Each downward step caused a sharp pain to shoot up my ankle. Ironically, going uphill didn’t seem to bother it nearly as much. When my foot extended downward and needed to absorb the blow from stepping down, it occasionally caused me to cry out.
A couple of weeks ago, I’d accidentally kicked a rock into the same ankle. It had been tender for a couple days but hadn’t bothered me since. During a river crossing three days ago, I slipped and smacked it against a submerged rock. It hurt but just about everything does on the trail. I forgot about it till after I stopped for lunch. When I started to walk again, I quickly realized I had a bit of a problem. Ibuprofen it was to get me through the day. Some more that night. And still more to hammer the rest of the 30 miles into Brooks Lake Campground where Michelle and Maggie picked me up.
Currently, I’m taking a couple of days off to see how it heals. There’s a pretty good bruise and blood pool right on the ankle.
Mileage and my love
On the plus side the terrain in Wyoming is much more conducive to making miles. The rain and cold chased me into one 30 mile day and a 25 mile day followed.
I’m still not finding a good groove with walking. The last 300 miles have been a sequence of pushes to get to wherever Michelle is going to be as fast as I can. I’m running towards her, and I know that streak is ending. She’s going to have to head back to Michigan after this stop in Dubois. That puts me in an emotionally fragile place.
One thing I’ve learned on this journey of self-discovery is that I really don’t like being separated from her. It sucks.

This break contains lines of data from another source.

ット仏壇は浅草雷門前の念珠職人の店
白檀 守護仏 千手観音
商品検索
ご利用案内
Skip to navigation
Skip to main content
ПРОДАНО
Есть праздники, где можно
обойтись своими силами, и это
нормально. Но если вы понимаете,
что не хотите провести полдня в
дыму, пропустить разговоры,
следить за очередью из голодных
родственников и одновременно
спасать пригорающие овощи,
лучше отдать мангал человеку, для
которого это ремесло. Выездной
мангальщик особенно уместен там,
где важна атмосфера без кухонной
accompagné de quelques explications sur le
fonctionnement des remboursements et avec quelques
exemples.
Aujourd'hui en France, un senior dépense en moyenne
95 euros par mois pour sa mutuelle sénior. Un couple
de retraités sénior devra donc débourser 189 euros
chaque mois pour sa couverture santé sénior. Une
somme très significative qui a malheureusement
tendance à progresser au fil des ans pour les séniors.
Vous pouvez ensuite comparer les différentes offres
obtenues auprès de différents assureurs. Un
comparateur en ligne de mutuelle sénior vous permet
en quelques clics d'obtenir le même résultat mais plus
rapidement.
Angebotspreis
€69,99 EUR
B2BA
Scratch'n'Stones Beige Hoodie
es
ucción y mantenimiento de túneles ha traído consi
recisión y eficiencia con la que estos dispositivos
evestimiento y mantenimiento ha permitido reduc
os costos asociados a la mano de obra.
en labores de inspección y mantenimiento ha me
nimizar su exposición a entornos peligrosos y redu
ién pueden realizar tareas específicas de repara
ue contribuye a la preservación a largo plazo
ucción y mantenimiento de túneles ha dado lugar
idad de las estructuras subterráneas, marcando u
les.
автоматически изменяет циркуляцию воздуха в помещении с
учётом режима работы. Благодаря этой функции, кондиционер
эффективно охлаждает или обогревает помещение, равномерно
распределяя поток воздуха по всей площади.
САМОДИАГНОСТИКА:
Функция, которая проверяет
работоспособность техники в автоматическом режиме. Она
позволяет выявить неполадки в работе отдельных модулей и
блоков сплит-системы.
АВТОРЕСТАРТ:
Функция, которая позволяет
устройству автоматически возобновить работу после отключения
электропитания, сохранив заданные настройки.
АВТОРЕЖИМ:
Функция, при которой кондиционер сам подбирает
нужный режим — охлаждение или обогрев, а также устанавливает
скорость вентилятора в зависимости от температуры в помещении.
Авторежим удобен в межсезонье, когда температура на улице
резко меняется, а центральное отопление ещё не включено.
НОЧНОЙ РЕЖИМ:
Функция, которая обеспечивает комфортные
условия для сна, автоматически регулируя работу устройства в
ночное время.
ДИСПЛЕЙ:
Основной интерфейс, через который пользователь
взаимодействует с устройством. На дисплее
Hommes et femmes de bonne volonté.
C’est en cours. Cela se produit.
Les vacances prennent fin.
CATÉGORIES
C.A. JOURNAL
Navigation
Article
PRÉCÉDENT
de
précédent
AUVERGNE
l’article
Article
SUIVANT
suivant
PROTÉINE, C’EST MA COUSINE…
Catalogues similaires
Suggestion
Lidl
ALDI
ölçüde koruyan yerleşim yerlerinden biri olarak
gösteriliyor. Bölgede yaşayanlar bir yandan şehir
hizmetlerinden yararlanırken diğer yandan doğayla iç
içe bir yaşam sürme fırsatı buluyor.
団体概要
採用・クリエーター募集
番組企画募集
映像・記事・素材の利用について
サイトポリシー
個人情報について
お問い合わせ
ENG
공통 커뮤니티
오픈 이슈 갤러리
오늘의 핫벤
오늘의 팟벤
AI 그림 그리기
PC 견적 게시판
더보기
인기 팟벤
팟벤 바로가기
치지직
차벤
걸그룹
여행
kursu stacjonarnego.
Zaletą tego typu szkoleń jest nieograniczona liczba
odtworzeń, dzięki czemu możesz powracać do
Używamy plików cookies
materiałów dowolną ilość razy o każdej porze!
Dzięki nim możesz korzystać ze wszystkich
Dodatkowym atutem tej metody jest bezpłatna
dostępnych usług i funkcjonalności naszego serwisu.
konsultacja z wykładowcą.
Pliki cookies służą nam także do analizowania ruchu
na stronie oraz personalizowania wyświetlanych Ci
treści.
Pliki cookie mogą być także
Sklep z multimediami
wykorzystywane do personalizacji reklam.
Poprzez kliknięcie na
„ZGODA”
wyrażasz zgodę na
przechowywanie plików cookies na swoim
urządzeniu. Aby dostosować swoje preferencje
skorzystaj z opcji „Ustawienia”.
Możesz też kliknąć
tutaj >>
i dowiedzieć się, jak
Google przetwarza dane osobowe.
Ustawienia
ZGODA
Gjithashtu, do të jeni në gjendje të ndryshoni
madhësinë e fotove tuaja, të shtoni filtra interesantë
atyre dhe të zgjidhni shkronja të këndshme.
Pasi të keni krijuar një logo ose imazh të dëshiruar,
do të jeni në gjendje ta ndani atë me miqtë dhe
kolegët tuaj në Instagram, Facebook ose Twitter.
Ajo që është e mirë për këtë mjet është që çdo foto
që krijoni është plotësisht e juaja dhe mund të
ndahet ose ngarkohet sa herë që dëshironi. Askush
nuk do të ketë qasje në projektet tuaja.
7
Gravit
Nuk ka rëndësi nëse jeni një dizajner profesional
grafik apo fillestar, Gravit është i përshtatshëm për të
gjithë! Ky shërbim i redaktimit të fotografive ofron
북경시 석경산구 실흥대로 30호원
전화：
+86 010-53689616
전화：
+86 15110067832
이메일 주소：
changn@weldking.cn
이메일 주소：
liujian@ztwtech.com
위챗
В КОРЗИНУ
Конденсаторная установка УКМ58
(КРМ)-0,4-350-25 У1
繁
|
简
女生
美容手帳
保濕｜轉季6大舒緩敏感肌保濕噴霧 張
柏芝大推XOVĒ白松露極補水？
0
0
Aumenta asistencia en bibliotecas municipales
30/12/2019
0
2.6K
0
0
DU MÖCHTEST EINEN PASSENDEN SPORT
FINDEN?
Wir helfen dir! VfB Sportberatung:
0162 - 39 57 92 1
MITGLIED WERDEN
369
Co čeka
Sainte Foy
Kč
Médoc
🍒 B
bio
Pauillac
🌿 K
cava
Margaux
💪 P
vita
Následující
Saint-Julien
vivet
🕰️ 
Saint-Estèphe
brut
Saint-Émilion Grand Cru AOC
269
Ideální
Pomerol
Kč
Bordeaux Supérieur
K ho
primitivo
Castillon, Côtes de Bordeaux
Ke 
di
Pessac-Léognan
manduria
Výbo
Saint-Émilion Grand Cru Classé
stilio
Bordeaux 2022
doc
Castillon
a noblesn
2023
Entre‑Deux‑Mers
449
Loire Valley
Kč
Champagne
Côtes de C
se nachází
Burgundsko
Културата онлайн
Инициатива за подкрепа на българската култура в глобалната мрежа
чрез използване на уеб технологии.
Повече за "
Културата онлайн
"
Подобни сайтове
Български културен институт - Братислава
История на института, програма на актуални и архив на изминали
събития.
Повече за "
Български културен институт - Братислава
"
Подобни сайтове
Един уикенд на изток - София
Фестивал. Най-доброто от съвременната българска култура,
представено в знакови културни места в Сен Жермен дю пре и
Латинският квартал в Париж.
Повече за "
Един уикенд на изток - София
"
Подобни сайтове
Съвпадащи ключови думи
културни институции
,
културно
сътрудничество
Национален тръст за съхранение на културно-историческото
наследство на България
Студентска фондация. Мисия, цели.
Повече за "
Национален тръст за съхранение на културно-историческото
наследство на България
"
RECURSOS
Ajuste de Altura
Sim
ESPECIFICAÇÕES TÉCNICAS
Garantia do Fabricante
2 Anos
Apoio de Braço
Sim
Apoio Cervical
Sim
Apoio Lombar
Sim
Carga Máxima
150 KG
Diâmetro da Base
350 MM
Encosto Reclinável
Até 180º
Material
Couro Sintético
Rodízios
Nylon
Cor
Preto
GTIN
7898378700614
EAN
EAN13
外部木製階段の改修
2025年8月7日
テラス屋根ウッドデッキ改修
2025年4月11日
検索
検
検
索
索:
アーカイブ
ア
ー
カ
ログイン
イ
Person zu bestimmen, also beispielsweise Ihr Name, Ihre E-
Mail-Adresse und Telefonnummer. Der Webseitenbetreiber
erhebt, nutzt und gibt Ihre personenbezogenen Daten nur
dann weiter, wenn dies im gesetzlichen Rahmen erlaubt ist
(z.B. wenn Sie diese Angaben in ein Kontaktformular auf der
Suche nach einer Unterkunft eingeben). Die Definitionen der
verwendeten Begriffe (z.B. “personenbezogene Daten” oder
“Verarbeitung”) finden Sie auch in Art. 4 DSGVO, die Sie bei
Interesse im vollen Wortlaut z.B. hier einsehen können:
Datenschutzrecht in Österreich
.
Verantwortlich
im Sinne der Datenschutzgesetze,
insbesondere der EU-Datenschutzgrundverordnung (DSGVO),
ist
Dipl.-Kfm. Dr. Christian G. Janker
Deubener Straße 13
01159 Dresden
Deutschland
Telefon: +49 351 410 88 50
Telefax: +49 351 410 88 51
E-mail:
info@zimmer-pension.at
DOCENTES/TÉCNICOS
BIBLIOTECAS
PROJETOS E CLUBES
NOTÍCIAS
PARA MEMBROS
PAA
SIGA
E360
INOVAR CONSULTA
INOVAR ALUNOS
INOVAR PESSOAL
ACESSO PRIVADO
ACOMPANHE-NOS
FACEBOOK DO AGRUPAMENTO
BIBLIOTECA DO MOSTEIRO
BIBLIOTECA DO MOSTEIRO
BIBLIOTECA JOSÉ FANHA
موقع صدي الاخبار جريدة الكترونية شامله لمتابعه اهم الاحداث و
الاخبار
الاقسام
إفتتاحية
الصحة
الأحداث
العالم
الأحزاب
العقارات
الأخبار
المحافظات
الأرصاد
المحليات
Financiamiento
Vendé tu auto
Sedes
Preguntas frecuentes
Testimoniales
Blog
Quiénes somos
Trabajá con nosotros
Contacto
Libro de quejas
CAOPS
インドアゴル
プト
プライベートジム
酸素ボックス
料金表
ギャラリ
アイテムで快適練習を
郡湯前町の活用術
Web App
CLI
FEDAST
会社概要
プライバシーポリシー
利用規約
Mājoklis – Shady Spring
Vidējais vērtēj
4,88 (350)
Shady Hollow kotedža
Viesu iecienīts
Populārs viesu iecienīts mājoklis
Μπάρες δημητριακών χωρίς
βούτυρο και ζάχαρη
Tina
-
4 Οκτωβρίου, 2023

That and my ankle are making me seriously consider calling 1000 miles good and heading back to Michigan.
This was called Parting of the Waters. The creek split in two with half headed to the Atlantic and the other to the Pacific. I spent the night here after gratefully finding a fairly flat spot after a long cold day in the rain. Six hours of drizzle at 40 degrees had soaked me to the point where I struggled to get my fingers to undo the buckles on my pack.